Thursday 5 April 2012

Peru: Gorriti on 5 April 1992

It's 20 years since Alberto Fujimori dissolved Congress in Peru in what is known as the "autogolpe" (self-coup). There's not many people around who know more about that period than Gustavo Gorriti and he has written a piece for Caretas which is well worth reading in full for the Spanish speakers. I'm just going to translate a couple of extracts which I think are particularly relevant to this blog (emphasis mine):

Was there a real reason for the 5 April coup? Just one, and it was to take Power and never give it up. [Vladimiro] Montesino's plan, of which he convinced Fujimori as early as December 1990, was to use the emergency which Peru was experiencing as a result of the economic debacle caused by [Alan] Garcia and the rise of the Shining Path insurgency in order to overturn the democratic system and replace it with an "iron fist" regime based on the right-wing military dictatorships of the 1970s, with two important differences: 1) a civil leaders, based less on [Juan] Bordaberry than on Kagemusha, but without even a trace of the ultimate noblity of that personality; 2) the central organ of government would not be the armed forces, but rather the national intelligence service, which would have a puppet as its official head and another, actual leader. [...]

Was the 5 April coup necessary to defeat Shining Path? This is perhaps the biggest fallacy among the arguments put forward to justify the coup.

With regard to the Shining Path insurgency, 1989 was a crucial year. The actions of the civil war were covering almost all the country and it was obvious that the climax was coming. Sendero was proclaiming that it had achieved strategic parity and declared that the following decade, the '90s, would see its "takeover of power". The security forces, for their part, were concentrating on planning and controlling operations with the Joint Command. The system was highly imperfect but, with hindsight, it turned out to be the integral reponse to the national insurgency.

The same year, in a much quieter and more modest way, the small GEIN unit was set up within Dircote. Even though it was quite modest, it was a bold concept in the struggle against Shining Path, initiated by the minister Agustín Mantilla and police chief Fernando Reyes Roca, with a background from the experienced officials of the Dincote of the 1980s, such as Javier Palacios, and in the methodology of the first GEIN, the anti-drug squad led by general Edgar Luque in the 1970s.

With the limited amount of help provided by a government in the midst of economic crisis, GEIN started work and some months later, in June 1990, while Alan Garcia was still president, it broke into the house in Monterrico and found a veritable treasure trove of documents, which it was able to analyse quickly and well, and this changed the course of the war.

With firm clues and an impeccable methodology, GEIN carried on dismantling the apparatus of Shining Path without giving them any respite, and soon the police team had turned into the best hope of victory.

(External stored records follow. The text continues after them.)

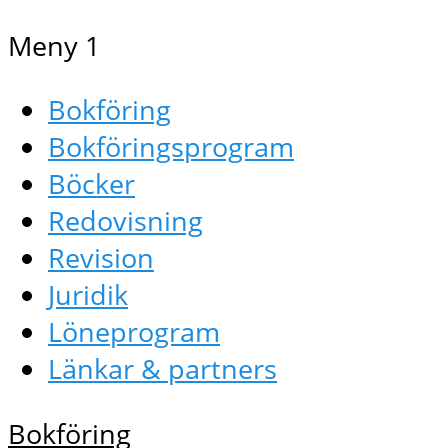
Meny 1
Bokföring
Bokföringsprogram
Böcker
Redovisning
Revision
Juridik
Löneprogram
Länkar & partners
Bokföring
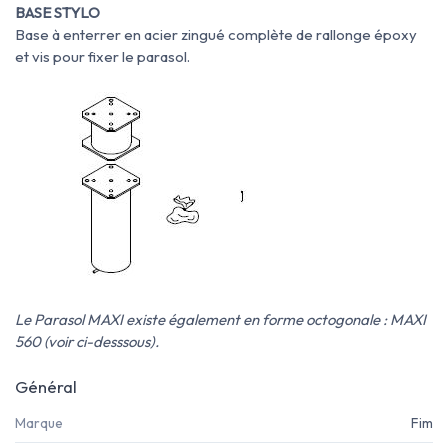
BASE STYLO
Base à enterrer en acier zingué complète de rallonge époxy
et vis pour fixer le parasol.
Le Parasol MAXI existe également en forme octogonale : MAXI
560 (voir ci-desssous).
Général
Marque
Fim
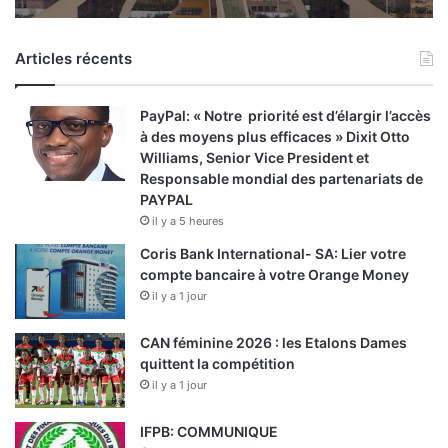
Articles récents
PayPal: « Notre priorité est d’élargir l’accès
à des moyens plus efficaces » Dixit Otto
Williams, Senior Vice President et
Responsable mondial des partenariats de
PAYPAL
il y a 5 heures
Coris Bank International- SA: Lier votre
compte bancaire à votre Orange Money
il y a 1 jour
CAN féminine 2026 : les Etalons Dames
quittent la compétition
il y a 1 jour
IFPB: COMMUNIQUE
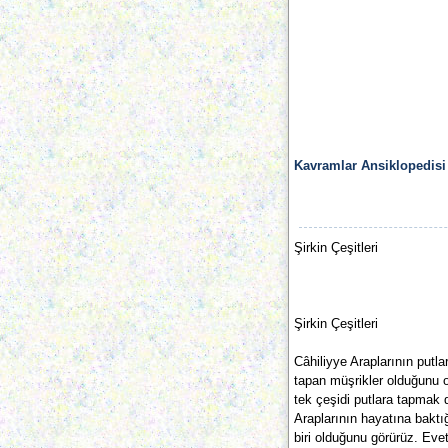
Kavramlar Ansiklopedisi
Şirkin Çeşitleri
Şirkin Çeşitleri
Câhiliyye Araplarının putla
tapan müşrikler olduğunu o
tek çeşidi putlara tapmak 
Araplarının hayatına baktı
biri olduğunu görürüz. Evet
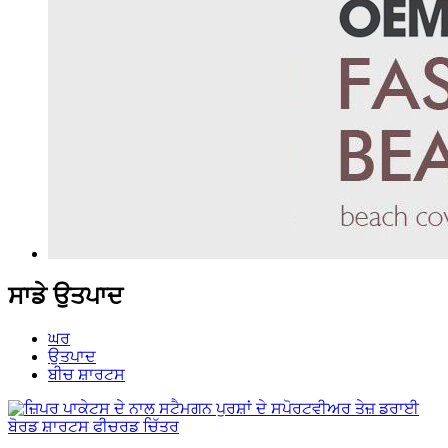
ਸਾਡੇ ਉਤਪਾਦ
ਘਰ
ਉਤਪਾਦ
ਬੀਚ ਸ਼ਾਰਟਸ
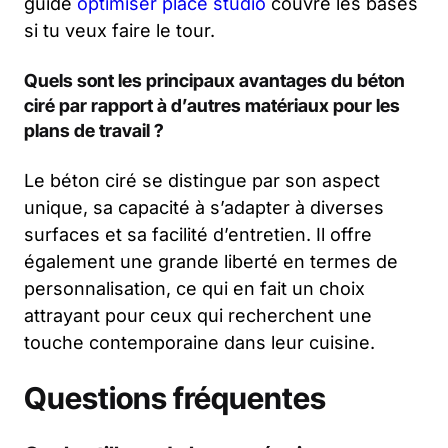
guide
optimiser place studio
couvre les bases
si tu veux faire le tour.
Quels sont les principaux avantages du béton
ciré par rapport à d’autres matériaux pour les
plans de travail ?
Le béton ciré se distingue par son aspect
unique, sa capacité à s’adapter à diverses
surfaces et sa facilité d’entretien. Il offre
également une grande liberté en termes de
personnalisation, ce qui en fait un choix
attrayant pour ceux qui recherchent une
touche contemporaine dans leur cuisine.
Questions fréquentes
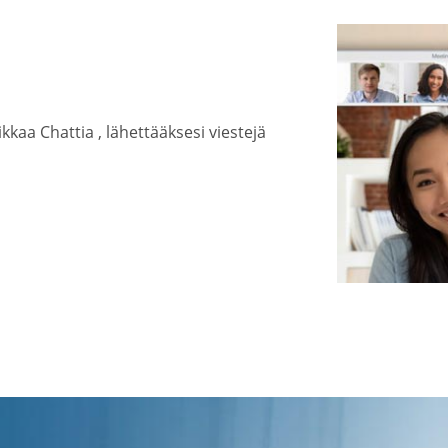
kkaa Chattia , lähettääksesi viestejä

In 1991, Montesinos and the one who signed the orders, Fujimori, were trying to penetrate or invade the GEIN with the Colina group, their special action force. When, inevitably, the crisis erupted between the two groups, the GEIN was saved by the intercession of the then station head of the CIA, who had seen its effectiveness. Montesino's desire to reestablish a close relation with the Agency (which he managed) saved the GEIN from reprisals and permitted it to continue operations.

Shortly afterwards, Abimael Guzmán was captured in the move that decided the war, which neither Montesinos nor Fujimori had a part in. What they did do was to take the credit for victory and present it as the result of their supposed strategy. As Fujimori was the government, peple believed him and the result was that the achievement by the police which demonstraged the force of democractic methods ended up being exploited by a corrupt and dishonest dictatorship in order to hang on to power for years.